### Your goal
Return all lines of the data in which the string "patients" occurs.

__________

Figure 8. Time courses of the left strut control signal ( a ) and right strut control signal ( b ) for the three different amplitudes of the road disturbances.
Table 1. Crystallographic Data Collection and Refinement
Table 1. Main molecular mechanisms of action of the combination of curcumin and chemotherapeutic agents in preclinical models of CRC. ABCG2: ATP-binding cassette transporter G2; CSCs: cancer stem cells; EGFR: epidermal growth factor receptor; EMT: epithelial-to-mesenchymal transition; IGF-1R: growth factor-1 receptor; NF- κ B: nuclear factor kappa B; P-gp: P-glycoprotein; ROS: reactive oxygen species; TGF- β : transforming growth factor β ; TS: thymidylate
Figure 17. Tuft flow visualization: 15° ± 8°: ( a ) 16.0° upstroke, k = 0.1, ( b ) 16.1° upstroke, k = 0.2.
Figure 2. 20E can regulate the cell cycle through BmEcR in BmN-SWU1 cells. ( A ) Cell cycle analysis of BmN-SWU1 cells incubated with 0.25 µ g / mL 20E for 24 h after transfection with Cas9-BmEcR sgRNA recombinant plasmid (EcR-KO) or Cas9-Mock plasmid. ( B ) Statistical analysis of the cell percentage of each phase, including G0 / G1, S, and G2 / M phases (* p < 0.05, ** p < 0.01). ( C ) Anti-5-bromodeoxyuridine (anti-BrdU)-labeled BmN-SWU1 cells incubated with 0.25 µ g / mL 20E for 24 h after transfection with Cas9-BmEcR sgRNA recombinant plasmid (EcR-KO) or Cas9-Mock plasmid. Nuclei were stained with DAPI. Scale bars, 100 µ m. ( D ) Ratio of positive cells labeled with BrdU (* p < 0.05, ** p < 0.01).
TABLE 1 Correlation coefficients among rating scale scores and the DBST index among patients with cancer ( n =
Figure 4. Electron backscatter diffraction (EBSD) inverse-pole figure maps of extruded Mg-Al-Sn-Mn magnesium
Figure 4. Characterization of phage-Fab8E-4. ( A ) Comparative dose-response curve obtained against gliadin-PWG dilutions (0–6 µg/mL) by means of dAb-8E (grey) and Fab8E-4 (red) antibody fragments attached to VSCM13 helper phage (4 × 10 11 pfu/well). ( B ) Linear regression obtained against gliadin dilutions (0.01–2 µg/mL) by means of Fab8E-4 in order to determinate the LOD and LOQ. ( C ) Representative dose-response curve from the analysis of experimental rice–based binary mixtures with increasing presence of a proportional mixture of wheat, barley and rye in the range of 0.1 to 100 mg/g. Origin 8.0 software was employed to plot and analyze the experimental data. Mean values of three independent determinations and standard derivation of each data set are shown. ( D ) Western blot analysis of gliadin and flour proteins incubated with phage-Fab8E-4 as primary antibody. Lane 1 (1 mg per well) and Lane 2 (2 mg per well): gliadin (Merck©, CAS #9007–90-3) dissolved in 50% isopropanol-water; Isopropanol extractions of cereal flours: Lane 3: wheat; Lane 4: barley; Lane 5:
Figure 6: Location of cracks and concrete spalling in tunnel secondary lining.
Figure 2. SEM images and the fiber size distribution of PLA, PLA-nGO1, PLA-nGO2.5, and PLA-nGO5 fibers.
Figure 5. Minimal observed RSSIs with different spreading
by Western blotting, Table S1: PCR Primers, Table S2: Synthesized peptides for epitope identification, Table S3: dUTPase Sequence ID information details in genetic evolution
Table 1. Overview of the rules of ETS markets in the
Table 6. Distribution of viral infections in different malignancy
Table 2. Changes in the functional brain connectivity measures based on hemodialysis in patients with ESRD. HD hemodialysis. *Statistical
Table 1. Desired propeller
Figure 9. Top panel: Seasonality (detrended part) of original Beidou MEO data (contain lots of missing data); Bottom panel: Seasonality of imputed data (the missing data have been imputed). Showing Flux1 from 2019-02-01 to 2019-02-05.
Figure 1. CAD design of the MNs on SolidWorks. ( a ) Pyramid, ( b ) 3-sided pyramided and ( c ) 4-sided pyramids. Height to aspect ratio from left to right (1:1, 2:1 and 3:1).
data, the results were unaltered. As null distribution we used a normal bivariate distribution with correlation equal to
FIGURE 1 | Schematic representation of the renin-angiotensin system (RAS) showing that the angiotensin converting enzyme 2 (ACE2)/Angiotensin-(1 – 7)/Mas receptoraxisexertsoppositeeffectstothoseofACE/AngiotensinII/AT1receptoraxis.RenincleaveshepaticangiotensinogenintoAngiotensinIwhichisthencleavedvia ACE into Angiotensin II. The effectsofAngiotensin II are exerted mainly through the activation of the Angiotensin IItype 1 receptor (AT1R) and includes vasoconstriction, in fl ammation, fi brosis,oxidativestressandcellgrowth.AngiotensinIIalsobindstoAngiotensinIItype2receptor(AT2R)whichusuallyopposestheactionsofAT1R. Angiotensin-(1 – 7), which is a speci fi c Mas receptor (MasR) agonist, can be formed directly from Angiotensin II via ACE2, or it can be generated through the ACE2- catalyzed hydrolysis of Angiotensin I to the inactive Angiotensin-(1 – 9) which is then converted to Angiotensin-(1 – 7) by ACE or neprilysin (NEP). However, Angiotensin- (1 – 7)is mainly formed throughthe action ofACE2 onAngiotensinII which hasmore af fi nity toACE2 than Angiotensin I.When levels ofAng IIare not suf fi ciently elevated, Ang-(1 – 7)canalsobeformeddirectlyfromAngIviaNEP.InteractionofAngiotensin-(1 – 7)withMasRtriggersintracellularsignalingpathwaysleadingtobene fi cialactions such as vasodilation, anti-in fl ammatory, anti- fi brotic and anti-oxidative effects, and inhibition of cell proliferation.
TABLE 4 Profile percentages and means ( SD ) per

__________

### Problem solution
TABLE 1 Correlation coefficients among rating scale scores and the DBST index among patients with cancer ( n =
Table 2. Changes in the functional brain connectivity measures based on hemodialysis in patients with ESRD. HD hemodialysis. *Statistical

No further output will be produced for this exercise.